## Opdracht
Werk de tekst over watervlooien bij door het deel vanaf "Deze diertjes moeten" tot en met "deze doorschijnende beestjes." opnieuw te geven, met "salamanders" vervangen door "kikkervisjes".

## Tekstfragment
·····
© Watervlooien - Daphnia obtusa

Watervlooien

Cladocera

Watervlooien zijn kleine, nog net met het blote oog zichtbare, kreeftachtigen die in het water rondzwemmen. Ze kunnen maar 0,5 cm groot worden. Je ziet deze bijna doorzichtige beestjes vaak wat schokkerig door het water zwemmen en weer een stukje uitzakken en dit de hele dag door. Watervlooien eten algjes (minuscule waterplanten) uit het water en maken zo het water schoon.

Deze diertjes moeten zelf wel heel goed uitkijken dat ze niet worden opgegeten. Jonge vissen, salamanders en larven van libellen en waterjuffers zijn namelijk dol op deze doorschijnende beestjes.

Watervlooien kunnen heel snel en heel veel jonkies maken. De vrouwtjes hebben namelijk geen mannetjes nodig om baby's te krijgen. Van de watervlooien die je ziet zijn de meeste vrouwtjes. Alleen als de omstandigheden ongunstig worden gaan de vrouwtjes met een mannetje paren en maken ze een ander soort eieren (wintereieren). Deze eieren hebben een dikker omhulsel en zijn groter. Hierdoor passen er veel minder in de broedzak van de moeders. Meestal heeft de moeder dan 1 omhulsel met daarin 2 wintereieren, terwijl er van de normale eitjes wel tientallen in de broedzak passen. De wintereieren wachten de slechtere tijden af en komen pas uit als de omstandigheden weer beter worden. Waar baby’s bij mensen in de baarmoeder in de buik van de moeder groeien, zitten de baby’s van watervlooien aan de rugzijde van de moeder in een broedzak. Van de tientallen eitjes komen er 3 tot 9 per legsel uit. Dit gebeurt in de moeder, net als bij ons mensen. De eitjes in de moeder komen al na enkele dagen uit en de jonge watervlooien blijven nog 2 tot 3 dagen in het lichaam van de moeder. Als de moeder gaat vervellen verlaten de kleintjes haar lichaam. Afhankelijk van de temperatuur groeien de jonkies in 6 tot 8 weken uit tot volgroeide watervlooien.
·····
## Opgeslagen vermeldingen
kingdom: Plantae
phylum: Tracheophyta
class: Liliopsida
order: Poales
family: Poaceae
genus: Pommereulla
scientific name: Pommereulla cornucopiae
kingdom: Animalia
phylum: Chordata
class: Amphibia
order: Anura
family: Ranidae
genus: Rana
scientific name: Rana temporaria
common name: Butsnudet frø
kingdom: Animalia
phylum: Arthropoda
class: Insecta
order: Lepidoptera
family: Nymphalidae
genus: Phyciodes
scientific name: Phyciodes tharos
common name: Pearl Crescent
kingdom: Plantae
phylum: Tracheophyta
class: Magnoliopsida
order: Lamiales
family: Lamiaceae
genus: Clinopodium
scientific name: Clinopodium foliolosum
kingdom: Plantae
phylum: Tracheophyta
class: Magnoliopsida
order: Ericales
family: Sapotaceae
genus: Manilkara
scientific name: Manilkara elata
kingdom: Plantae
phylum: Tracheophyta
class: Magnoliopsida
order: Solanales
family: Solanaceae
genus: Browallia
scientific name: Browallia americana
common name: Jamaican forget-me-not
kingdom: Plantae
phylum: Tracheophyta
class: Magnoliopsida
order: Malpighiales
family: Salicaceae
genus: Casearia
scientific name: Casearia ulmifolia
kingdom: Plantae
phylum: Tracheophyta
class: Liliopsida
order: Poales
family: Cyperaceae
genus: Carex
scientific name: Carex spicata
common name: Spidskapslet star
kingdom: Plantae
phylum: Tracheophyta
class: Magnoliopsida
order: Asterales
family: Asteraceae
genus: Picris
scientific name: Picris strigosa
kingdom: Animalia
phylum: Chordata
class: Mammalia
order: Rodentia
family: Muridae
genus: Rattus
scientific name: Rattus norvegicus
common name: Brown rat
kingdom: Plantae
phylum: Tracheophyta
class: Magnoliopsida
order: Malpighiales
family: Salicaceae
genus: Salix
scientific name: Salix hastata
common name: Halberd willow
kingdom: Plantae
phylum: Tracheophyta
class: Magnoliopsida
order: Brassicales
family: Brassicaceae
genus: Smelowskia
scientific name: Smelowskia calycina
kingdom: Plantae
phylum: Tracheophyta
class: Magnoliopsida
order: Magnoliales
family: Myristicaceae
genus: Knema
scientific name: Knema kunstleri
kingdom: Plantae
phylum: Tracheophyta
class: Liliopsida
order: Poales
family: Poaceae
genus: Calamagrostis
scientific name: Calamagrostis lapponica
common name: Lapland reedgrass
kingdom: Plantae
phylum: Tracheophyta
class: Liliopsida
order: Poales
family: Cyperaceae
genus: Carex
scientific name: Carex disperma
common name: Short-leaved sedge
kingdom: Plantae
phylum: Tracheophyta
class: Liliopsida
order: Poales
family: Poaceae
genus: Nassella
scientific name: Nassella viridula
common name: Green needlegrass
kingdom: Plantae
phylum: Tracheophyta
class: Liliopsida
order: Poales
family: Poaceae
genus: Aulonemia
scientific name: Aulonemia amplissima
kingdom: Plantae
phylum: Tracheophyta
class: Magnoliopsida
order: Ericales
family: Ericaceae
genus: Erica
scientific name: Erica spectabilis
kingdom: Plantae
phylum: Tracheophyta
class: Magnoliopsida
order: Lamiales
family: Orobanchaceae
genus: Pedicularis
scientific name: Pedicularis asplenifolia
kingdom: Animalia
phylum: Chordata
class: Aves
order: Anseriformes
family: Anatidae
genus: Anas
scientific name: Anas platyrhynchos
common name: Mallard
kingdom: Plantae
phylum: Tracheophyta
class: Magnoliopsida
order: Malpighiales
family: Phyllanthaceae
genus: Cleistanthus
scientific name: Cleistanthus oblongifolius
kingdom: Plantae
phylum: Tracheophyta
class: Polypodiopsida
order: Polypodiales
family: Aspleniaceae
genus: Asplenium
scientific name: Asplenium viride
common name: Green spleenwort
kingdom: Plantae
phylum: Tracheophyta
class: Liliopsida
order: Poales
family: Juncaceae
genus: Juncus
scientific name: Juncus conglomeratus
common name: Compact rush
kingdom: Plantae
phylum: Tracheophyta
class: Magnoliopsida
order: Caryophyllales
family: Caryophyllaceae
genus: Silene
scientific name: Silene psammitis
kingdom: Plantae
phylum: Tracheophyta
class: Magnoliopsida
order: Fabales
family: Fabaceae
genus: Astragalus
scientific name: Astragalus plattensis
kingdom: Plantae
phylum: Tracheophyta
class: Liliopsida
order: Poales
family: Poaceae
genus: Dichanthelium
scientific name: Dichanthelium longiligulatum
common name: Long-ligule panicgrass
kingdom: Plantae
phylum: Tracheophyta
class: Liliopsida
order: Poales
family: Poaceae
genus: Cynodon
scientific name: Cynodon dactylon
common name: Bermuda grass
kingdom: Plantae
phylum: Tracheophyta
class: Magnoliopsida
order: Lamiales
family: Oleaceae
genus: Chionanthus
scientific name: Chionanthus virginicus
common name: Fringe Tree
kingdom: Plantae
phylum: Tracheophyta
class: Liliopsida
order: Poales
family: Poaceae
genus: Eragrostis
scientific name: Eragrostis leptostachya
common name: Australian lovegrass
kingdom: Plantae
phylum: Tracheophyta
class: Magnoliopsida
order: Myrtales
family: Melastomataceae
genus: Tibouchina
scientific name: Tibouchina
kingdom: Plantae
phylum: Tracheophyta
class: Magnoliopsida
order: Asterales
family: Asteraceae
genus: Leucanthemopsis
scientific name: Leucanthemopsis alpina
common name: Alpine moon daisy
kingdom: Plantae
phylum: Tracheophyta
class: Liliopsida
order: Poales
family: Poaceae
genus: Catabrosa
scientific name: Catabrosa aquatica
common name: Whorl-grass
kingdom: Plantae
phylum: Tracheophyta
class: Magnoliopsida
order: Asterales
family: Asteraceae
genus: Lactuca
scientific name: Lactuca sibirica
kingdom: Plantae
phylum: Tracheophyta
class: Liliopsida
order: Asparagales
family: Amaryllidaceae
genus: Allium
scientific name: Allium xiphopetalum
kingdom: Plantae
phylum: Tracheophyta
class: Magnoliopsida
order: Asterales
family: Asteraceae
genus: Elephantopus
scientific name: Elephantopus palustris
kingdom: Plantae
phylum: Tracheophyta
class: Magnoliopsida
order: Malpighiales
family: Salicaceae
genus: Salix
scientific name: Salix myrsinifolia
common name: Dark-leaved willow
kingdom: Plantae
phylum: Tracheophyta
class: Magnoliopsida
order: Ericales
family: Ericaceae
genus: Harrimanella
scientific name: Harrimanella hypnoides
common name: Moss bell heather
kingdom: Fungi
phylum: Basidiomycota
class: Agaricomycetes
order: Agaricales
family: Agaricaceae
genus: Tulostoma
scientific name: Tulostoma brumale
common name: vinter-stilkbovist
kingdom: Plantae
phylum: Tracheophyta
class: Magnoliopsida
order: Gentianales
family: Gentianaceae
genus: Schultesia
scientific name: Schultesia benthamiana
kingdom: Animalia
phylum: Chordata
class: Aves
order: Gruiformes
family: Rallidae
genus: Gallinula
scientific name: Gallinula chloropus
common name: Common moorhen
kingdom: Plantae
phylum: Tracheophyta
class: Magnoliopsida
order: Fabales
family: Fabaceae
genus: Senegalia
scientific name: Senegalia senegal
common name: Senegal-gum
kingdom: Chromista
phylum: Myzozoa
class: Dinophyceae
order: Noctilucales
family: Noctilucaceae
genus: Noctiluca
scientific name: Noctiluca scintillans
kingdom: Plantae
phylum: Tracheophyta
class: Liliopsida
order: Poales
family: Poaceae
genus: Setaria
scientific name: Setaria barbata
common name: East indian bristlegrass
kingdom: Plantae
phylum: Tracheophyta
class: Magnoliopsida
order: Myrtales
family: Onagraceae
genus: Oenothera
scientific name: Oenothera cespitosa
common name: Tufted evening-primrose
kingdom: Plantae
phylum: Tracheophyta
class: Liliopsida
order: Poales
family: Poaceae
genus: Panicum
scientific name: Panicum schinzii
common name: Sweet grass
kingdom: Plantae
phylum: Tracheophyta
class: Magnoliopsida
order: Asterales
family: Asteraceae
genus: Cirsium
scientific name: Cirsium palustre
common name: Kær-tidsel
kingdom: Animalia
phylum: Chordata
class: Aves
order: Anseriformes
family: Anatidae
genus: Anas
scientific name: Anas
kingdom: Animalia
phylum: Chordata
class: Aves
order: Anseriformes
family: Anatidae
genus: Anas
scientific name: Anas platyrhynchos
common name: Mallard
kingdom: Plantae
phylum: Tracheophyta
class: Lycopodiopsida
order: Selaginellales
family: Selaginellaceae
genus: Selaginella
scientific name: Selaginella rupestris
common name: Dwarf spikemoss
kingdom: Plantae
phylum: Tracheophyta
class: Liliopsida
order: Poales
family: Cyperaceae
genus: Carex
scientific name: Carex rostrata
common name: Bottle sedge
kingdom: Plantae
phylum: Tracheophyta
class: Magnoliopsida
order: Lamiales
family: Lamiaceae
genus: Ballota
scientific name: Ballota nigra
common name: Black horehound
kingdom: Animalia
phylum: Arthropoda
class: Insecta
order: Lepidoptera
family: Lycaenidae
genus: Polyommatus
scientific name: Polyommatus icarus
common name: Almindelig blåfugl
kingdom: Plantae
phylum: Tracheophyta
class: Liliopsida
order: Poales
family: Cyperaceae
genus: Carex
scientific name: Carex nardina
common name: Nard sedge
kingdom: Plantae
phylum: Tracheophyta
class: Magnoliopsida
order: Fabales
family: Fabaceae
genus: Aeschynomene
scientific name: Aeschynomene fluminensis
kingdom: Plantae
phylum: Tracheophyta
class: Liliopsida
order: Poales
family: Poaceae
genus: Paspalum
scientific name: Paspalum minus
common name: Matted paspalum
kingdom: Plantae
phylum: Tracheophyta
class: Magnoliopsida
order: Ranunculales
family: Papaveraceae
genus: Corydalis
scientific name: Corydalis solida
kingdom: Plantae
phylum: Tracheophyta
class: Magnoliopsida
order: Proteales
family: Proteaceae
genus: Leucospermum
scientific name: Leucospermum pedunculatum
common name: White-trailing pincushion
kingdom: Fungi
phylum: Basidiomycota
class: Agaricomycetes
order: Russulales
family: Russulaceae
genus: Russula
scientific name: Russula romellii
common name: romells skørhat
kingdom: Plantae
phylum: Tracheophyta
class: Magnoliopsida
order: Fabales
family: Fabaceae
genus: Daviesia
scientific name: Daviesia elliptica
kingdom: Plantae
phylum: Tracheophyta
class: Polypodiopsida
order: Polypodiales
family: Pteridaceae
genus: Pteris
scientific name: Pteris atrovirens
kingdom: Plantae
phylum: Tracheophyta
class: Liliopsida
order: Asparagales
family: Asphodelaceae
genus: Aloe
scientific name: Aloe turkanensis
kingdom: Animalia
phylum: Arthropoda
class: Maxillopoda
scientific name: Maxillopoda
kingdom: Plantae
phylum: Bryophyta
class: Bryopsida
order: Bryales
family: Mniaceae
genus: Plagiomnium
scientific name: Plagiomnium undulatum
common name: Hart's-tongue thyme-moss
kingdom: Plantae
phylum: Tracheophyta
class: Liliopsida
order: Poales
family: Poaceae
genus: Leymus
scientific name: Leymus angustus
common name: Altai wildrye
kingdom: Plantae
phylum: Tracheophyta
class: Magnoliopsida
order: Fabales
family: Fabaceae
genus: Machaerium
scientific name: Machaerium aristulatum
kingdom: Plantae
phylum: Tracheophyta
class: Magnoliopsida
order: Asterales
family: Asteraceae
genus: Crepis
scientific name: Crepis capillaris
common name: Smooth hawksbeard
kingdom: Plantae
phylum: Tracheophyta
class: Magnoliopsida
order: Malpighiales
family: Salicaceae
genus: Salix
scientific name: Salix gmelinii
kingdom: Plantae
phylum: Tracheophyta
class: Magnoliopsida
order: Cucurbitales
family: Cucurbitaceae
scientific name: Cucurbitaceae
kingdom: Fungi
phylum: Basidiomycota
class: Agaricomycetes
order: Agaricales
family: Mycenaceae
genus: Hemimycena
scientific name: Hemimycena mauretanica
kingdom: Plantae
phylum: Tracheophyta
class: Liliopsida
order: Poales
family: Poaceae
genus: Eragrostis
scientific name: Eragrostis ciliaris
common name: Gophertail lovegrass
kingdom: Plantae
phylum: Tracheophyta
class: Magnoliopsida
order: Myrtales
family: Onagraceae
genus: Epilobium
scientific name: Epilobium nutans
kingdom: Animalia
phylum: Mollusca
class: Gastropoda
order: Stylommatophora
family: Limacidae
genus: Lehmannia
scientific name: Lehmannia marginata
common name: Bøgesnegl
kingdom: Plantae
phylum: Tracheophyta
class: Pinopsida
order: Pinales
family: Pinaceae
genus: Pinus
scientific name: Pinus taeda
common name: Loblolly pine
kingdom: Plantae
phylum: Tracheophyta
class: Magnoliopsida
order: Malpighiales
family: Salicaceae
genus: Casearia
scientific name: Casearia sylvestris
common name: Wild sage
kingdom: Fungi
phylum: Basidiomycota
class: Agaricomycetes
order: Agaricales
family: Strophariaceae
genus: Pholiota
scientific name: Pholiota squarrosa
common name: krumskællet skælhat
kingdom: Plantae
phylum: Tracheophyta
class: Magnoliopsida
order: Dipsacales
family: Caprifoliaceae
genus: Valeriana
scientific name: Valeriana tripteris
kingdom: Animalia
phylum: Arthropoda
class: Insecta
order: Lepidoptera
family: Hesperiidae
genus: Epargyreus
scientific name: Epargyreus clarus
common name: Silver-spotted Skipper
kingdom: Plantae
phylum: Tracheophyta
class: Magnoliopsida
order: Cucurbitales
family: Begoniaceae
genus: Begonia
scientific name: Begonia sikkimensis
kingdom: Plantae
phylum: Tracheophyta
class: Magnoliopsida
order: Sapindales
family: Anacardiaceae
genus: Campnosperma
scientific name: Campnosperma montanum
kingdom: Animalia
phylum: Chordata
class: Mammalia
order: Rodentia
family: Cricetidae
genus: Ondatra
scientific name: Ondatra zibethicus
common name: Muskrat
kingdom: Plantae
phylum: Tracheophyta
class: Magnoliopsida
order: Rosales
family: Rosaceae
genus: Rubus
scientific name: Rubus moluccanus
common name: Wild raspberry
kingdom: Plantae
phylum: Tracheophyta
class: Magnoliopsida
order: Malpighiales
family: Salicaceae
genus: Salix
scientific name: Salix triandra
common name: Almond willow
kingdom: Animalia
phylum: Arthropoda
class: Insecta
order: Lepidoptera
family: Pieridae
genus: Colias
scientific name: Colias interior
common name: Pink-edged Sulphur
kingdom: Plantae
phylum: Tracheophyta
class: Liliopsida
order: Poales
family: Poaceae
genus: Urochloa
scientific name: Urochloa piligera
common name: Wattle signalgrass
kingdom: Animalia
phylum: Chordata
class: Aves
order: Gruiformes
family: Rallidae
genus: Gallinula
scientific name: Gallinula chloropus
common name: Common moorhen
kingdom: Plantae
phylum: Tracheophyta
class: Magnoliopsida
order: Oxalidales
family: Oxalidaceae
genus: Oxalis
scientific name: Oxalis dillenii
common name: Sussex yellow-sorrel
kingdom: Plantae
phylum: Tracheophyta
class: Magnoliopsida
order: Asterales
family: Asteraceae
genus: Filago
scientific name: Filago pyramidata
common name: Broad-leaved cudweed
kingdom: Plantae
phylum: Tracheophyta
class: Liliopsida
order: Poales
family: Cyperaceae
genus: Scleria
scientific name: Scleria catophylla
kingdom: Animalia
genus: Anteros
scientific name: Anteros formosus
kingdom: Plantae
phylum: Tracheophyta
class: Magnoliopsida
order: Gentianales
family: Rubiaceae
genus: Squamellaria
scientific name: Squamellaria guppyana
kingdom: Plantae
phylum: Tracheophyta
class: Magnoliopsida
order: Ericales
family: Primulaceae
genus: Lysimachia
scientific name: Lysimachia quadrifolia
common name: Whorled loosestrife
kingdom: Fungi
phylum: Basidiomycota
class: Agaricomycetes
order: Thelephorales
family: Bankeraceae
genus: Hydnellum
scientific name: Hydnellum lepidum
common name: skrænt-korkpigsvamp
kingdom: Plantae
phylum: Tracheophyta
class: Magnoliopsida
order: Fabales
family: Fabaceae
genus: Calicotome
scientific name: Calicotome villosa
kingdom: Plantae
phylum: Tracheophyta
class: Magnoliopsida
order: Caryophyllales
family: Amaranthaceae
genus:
·····
## Uitgewerkt antwoord
Deze diertjes moeten zelf wel heel goed uitkijken dat ze niet worden opgegeten. Jonge vissen, kikkervisjes en larven van libellen en waterjuffers zijn namelijk dol op deze doorschijnende beestjes.